The Block III subs, now under construction, are being built with new so-called Virginia Payload Tubes designed to lower costs and increase capability.

Instead of building what most existing Virginia-Class submarines have -- 12 individual 21-inch in diameter vertical launch tubes able to fire Tomahawk missiles – the Block III submarines are being built with two larger 87-inch in diameter tubes able to house six Tomahawk missiles each.

Although the new tubes were conceived and designed as part of what the Navy calls its “Design for Affordability” strategy to lower costs, the move also brings strategic advantages to the platform, service officials say.  Specifically, this means that the submarines are constructed such that they will be able to accommodate new technologies as they emerge - this could mean engineering in an ability to fire upgraded Tomahawk missiles or other weapons which may emerge in the future. 

"VCS are designed to remain current with technology advances for their entire operational life through extensive use of modular construction, open architecture design (uses industry common design), and commercial off-the-shelf components," Chatmas said. 

The Block III Virginia-Class submarines also have what’s called a Large Aperture Bow conformal array sonar system – designed to send out an acoustic ping, analyze the return signal, and provide the location and possible contours of enemy ships, submarines and other threats.

Virginia-Class Block V - Virginia Payload Modules

For Block V construction, the Navy is planning to insert a new 84-foot long section designed to house additional missile capability.  “Virginia Payload Modules.”

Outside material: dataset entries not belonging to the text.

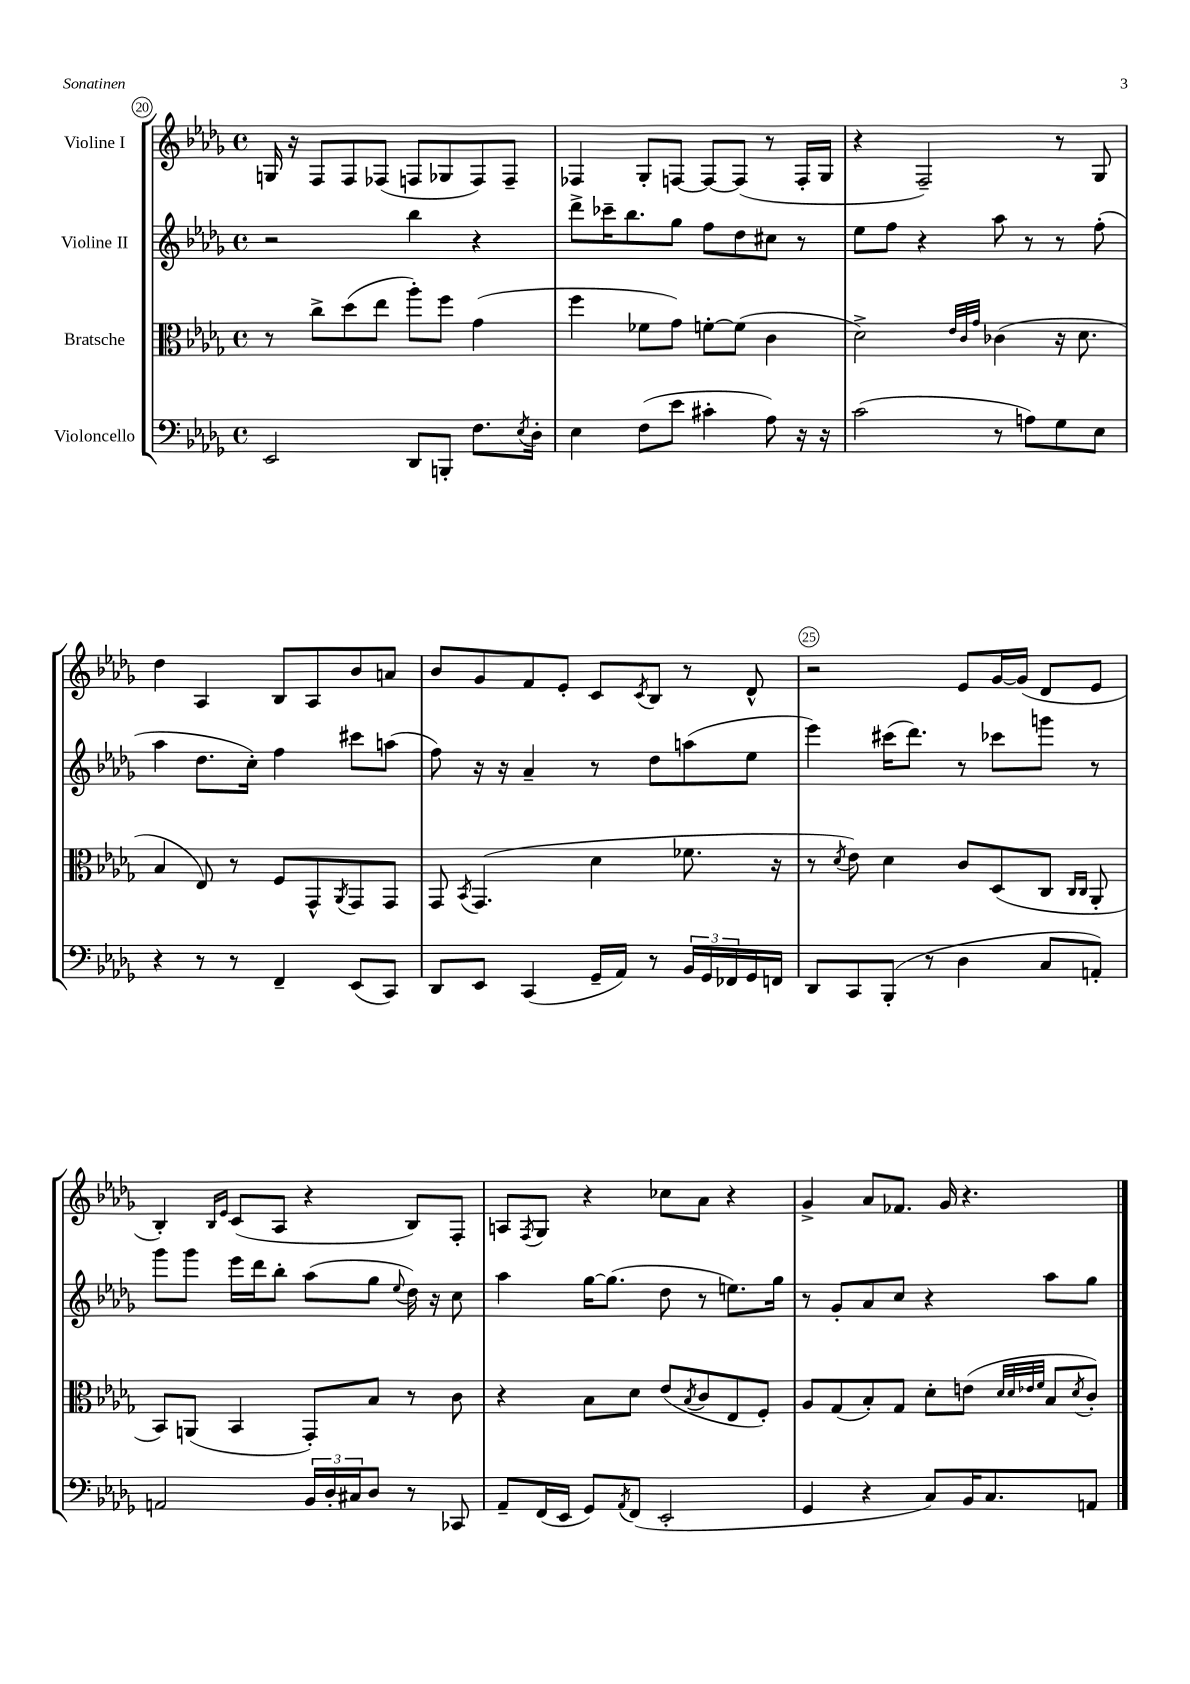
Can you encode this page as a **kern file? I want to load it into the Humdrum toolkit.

**kern	**kern	**kern	**kern
*staff4	*staff3	*staff2	*staff1
*clefF4	*clefC3	*clefG2	*clefG2
*k[b-e-a-d-g-]	*k[b-e-a-d-g-]	*k[b-e-a-d-g-]	*k[b-e-a-d-g-]
*M4/4	*M4/4	*M4/4	*M4/4
*met(c)	*met(c)	*met(c)	*met(c)
2EE-	8r	2r	16G
.	.	.	16r
.	8cc^	.	8F
.	(8dd-	.	8F
.	8ee-	.	(8F-
8DD-	8aa-')	4bb-	8F
8BBB'	8ff	.	8G-
8.F	(4g-	4r	8F)
.	.	.	8F~
8qE-	.	.	.
16D-'	.	.	.
=	=	=	=
4E-	4ff	8ddd-^	4F-
.	.	16ccc-~	.
.	.	8.bb-	.
(8F	8f-	.	8G-'
8e-	8g-)	8gg-	[8F
4c#'	[8f'	8ff	8F_
.	(8f]	8dd-	(8F]
8A-)	4c	8cc#	8r
16r	.	8r	16F'
16r	.	.	16G-
=	=	=	=
(2c	2d-^)	8ee-	4r
.	.	8ff	.
.	.	4r	2F~)
.	32qqe-	.	.
.	32qqc	.	.
.	32qqg-	.	.
8r	(4c-	8aa-	.
8A)	.	8r	.
8G-	16r	8r	8r
.	8.d-	.	.
8E-	.	(8ff'	8G-
=	=	=	=
4r	4B-	4aa-	4dd-
8r	8E-)	8.dd-	4A-
8r	8r	.	.
.	.	16cc')	.
4FF~	8F	4ff	8B-
.	8GG-^^	.	8A-
.	8qAA-	.	.
(8EE-	8GG-	8ccc#	8b-
8CC)	8GG-	(8aa	8a
=	=	=	=
8DD-	8GG-	8ff)	8b-
.	8qBB-	.	.
8EE-	(4.GG-	16r	8g-
.	.	16r	.
(4CC	.	4a-~	8f
.	.	.	8e-'
16GG-~	4d-	8r	8c
16AA-)	.	.	.
.	.	.	8qc
8r	.	8dd-	8B-
24BB-	8.f-	(8aa	8r
24GG-	.	.	.
24FF-	.	.	.
16GG-	.	8ee-	8d-^^
16FF	16r	.	.
=	=	=	=
8DD-	8r	4eee-)	2r
.	8qd-	.	.
8CC	8e-)	.	.
(8BBB-'	4d-	(16ccc#	.
.	.	8.ddd-)	.
8r	.	.	.
4D-	8c	8r	8e-
.	(8D-	8ccc-	[16g-
.	.	.	(16g-]
8C	8C	8ggg	8d-
.	16qqC	.	.
.	16qqC	.	.
8AA')	8AA-'	8r	8e-
=	=	=	=
2AA	8BB-)	8ggg-	4B-')
.	(8AA	8ggg-	.
.	.	.	16qqB-
.	.	.	16qqe-
.	4BB-	16eee-	(8c
.	.	16ddd-	.
.	.	8bb-'	8A-
24BB-	8GG-')	(8aa-	4r
24D-'	.	.	.
24C#	.	.	.
8D-	8B-	8gg-	.
.	.	8qqee-	.
8r	8r	16dd-)	8B-)
.	.	16r	.
8CC-	8c	8cc	8F'
=	=	=	=
8AA-~	4r	4aa-	8A
.	.	.	8qF
(16FF	.	.	8G-
16EE-	.	.	.
8GG-)	8B-	[16gg-	4r
.	.	(8.gg-]	.
8qAA-	.	.	.
(8FF	8d-	.	.
2EE-'	(8e-	8dd-	8cc-
.	8qB-	.	.
.	8c	8r	8a-
.	8E-	8.ee)	4r
.	8F')	.	.
.	.	16gg-	.
=	=	=	=
4GG-	8A-	8r	4g-^
.	(8G-	8g-'	.
4r	8B-')	8a-	8a-
.	8G-	8cc	8.f-
8C)	8d-'	4r	.
.	.	.	16g-
16BB-	(8e	.	4.r
8.C	.	.	.
.	32qqd-	.	.
.	32qqd-	.	.
.	32qqe-	.	.
.	32qqf	.	.
.	8B-	8aa-	.
.	8qd-	.	.
8AA	8c')	8gg-	.
==	==	==	==
*-	*-	*-	*-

The Virginia Payload Modules, to come in future years, will increase the Tomahawk missile firepower of the submarines from 12 missiles up to 40.

"The VPM submarines will have an additional (approximately 84 feet) section with four additional Virginia Payload Tubes (VPTs), each capable of carrying seven Tomahawk cruise missiles, for a ship total of 40 Tomahawks," Chatmas said.

The idea is to have additional Tomahawk or other missile capability increased by 2026, when the “SSGN” Ohio-Class Guided Missile Submarines start retiring in larger numbers, he explained.

Early prototyping work on the Virginia Payload Modules is already underway and several senior Navy leaders, over the years, have indicated a desire to accelerate production and delivery of this technology – which will massively increase fire-power on the submarines.

While designed primarily to hold Tomahawks, the VPM missile tubes are engineered such that they could accommodate a new payload, new missile or even a large unmanned underwater vehicle, Navy officials said.

The reason for the Virginia Payload Modules is clear; beginning in the 2020s, the Navy will start retiring four large Ohio-class guided-missile submarines able to fire up to 154 Tomahawk missiles each. This will result in the Navy losing a massive amount of undersea fire power capability, Navy officials explained.

From 2002 to 2008 the U.S. Navy modified four of its oldest nuclear-armed Ohio-class submarines by turning them into ships armed with only conventional missiles -- the USS Ohio, USS Michigan, USS Florida and USS Georgia. They are called SSGNs, with the “G” designation for “guided missile.”